# Problème installation serveur Exchange sur MacBook Pro 2012



## cissou13 (25 Novembre 2012)

Bonjour,

Je viens d'acheter le dernier macbook pro logiciel OX 10.8.2.

Je n'arrive pas à installer serveur exchange sur ce dernier.
J'ai bien pu installer hotmail mais cela ne synchronise pas les mails supprimer de mon iphone ou autre.


SVP donner les étapes à suivre car je ne trouve que des éléments sur le net qui ne fonctionne pas.on parle de Davmail sur le net mais je ne comprend pas bien a quoi cela sert dans mon cas.

Merci d'avance pour votre aide!


----------



## bompi (25 Novembre 2012)

Ça veut dire quoi "installer Exchange" sur Mac OS X ? Exchange est un produit de Microsoft qui, sauf erreur, ne s'installe que sur Windows.


----------



## cissou13 (27 Novembre 2012)

Bonsoir,

Ça veut dire que je veux installer Exhanhe hotmail sur mon Macbook pro pour synchroniser afin qu'il supprime mes mails d'un coté comme de l'autre,synchronyse contacts,etc,que ce soit de mon iphone ou de mon Macbook.

Je n'arrive pas a finaliser la procédure.A la fin y'a toujours un soucis de Port qui n'est pas adapté ou  autre.
Sur mon iphone ct trés simple.

Voilà,qq'un pourrait me donner les étapes a suivre pour bien remplir tous les domaines et case a cocher necessaires s'il le faut.
Merci pour votre aide car ca me prend la tête!

Bonne soirée...


----------



## cissou13 (28 Novembre 2012)

Bonsoir,

J'ai appelé Apple et n'ont pas été capable de m'aider a configurer mon compte Exchange Hotmail.
Il me faut selon eux appeler microsoft pour leur dmeander quel et le nom du serveur a mettre lors de la config...
Quelqu'un pourrait m'aider à passer ces étapes?
Merci d'avance!!!


----------



## Aliboron (28 Novembre 2012)

Bon, alors à la sortie, on ne sait toujours pas de quel logiciel il est question, du protocole choisi, des essais déjà faits, etc. 

A tout hasard, renvoyons tout de même vers cette réponse sur le forum Answers qui devrait au moins apporter des éléments concernant le paramétrage du logiciel de messagerie...

Sinon, merci de donner un minimum de détails, ça peut aider.


----------



## cissou13 (2 Décembre 2012)

Salut bernard,

Merci pour ton lien.j'ai un compte hotmail et j'aimerais ouvrir une boite mail sur mon macbook pro par le biais de exchange hotmail afin que ces derniers soient synchroniser.

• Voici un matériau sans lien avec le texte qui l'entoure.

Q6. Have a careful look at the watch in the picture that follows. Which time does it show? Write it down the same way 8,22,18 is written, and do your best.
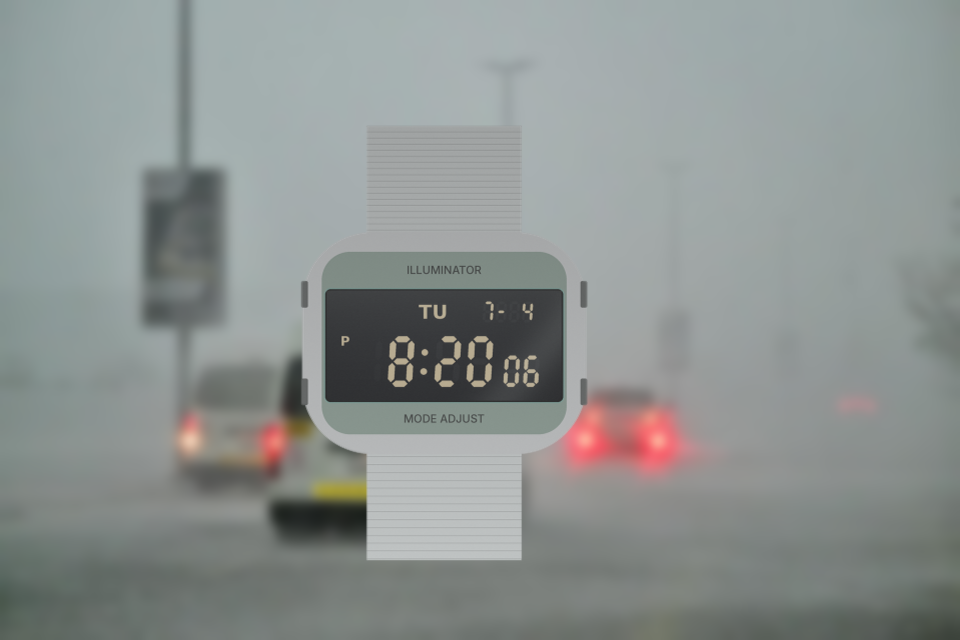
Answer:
8,20,06
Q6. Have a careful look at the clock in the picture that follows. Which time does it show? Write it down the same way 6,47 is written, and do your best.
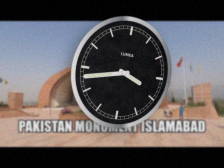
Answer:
3,43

Sur le lien que tu m'as passe j'ai essaye aec les donnees que la personne a passe mais encore sans succes.

j'ai essayé de configurer mon compte exchange en passant par le serveur SMTP pour me permettre de synchroniser mes mails de partout.

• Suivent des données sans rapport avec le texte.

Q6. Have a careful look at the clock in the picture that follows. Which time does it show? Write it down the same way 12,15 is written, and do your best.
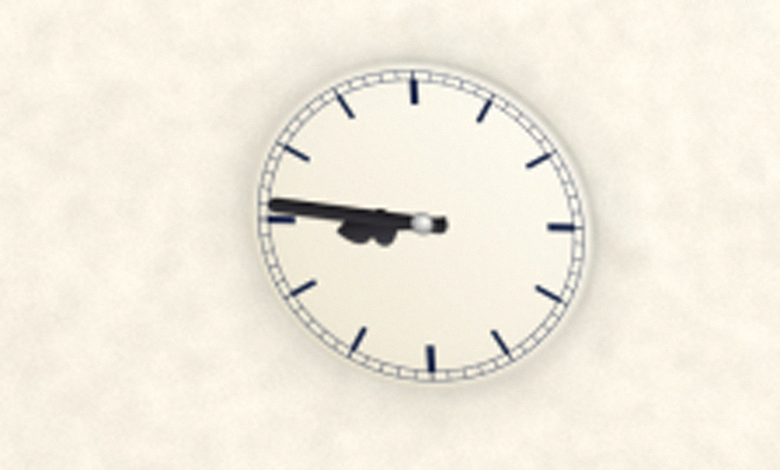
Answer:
8,46
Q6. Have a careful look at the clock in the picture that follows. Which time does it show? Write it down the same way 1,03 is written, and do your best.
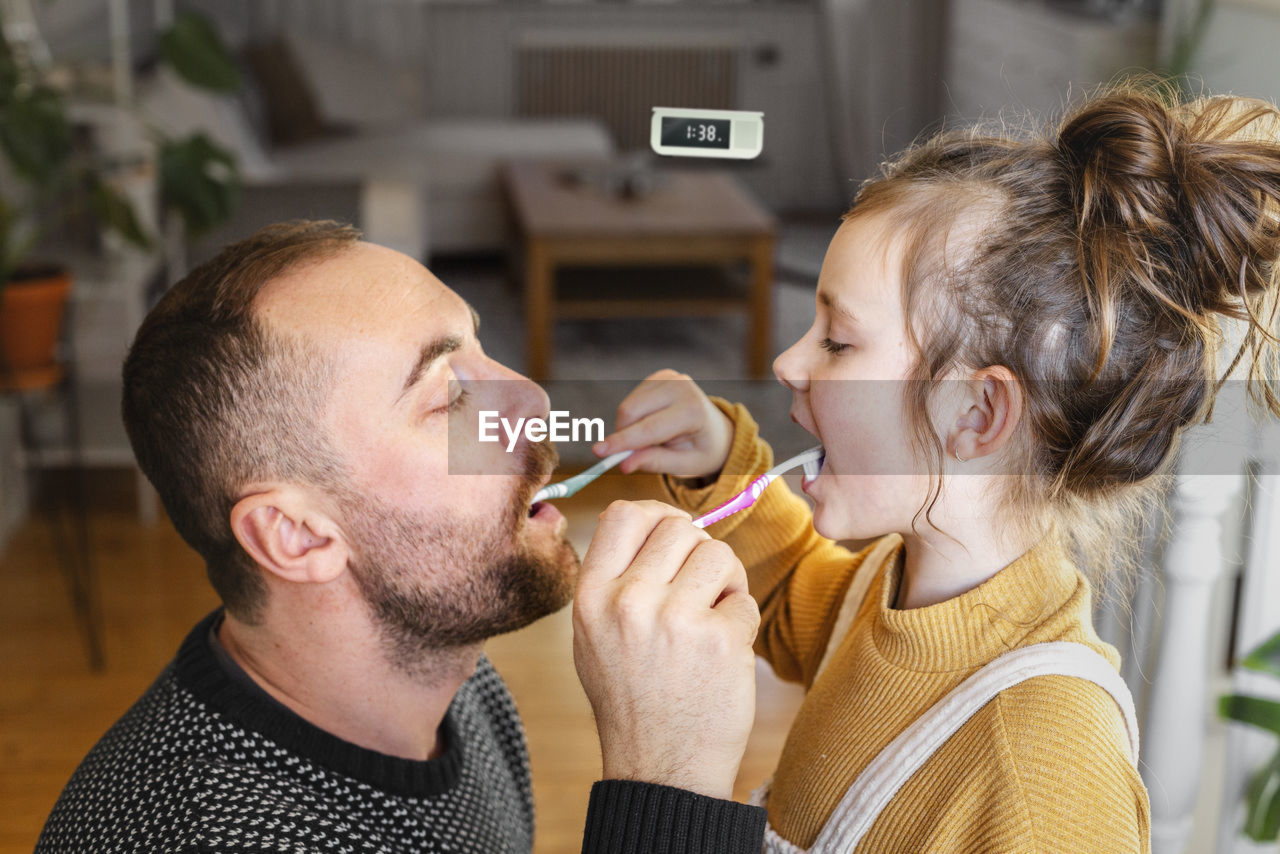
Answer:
1,38
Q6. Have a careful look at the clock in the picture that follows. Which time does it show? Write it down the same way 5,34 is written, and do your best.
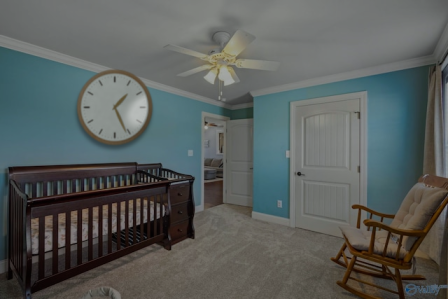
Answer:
1,26
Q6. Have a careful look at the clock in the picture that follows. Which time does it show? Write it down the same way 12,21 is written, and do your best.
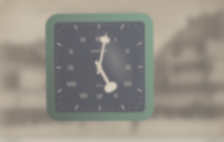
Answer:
5,02
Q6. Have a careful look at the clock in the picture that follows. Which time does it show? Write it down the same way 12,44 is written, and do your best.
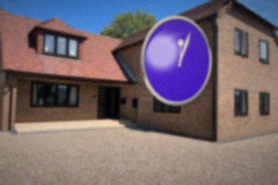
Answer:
12,04
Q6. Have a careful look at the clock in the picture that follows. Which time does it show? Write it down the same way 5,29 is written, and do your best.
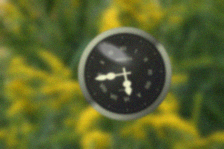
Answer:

Seulement voila, le smtp se connecte nickel par contre mon compte Hotmail non.

je ne comprends pas pourquoi.

voila ce que je rempli:

- données du compte
adresse électronique et mot de passe ok
serveur interne: j'ai mis smtp.live.com
serveur externe: smtp.live.com ???
serveur envoi: hotmail avec port 587

j'ai decocher utiliser le service detection automatique et n'utiliser que ce serveur aussi.

-comportment de bals

tout est coché

-avancé

inclure ce compte est coché
cemin du serveur interne: EWS/Exchange.asmx
port interne 443 et utiliser SSL coché

idem pour serveur externe.

voila,malgré cela pas de connexion à Hotmil exchange,il me dit de verifier les préférences du compte..

je suis entrain de devenir fou,STP peux tu m'aider à configuer cette foutu messagerie!! lol

si je ne me trompe pas le serveur POP 3 ne permet pas de synchroniser le smails des differents accès....?

merci d'avance


----------



## Aliboron (2 Décembre 2012)

En effet, le protocole POP3 ne permet pas la synchronisation sur différentes machines. Mais je ne crois pas que Hotmail permette le fonctionnement en IMAP. 

Le protocole SMTP correspond aux serveurs d'envoi. J'ai l'impression que ce n'est pas comme ça que tu t'en sers. Mais n'ayant pas de compte Hotmail et n'utilisant pas Mail, je ne peux t'en dire plus.


----------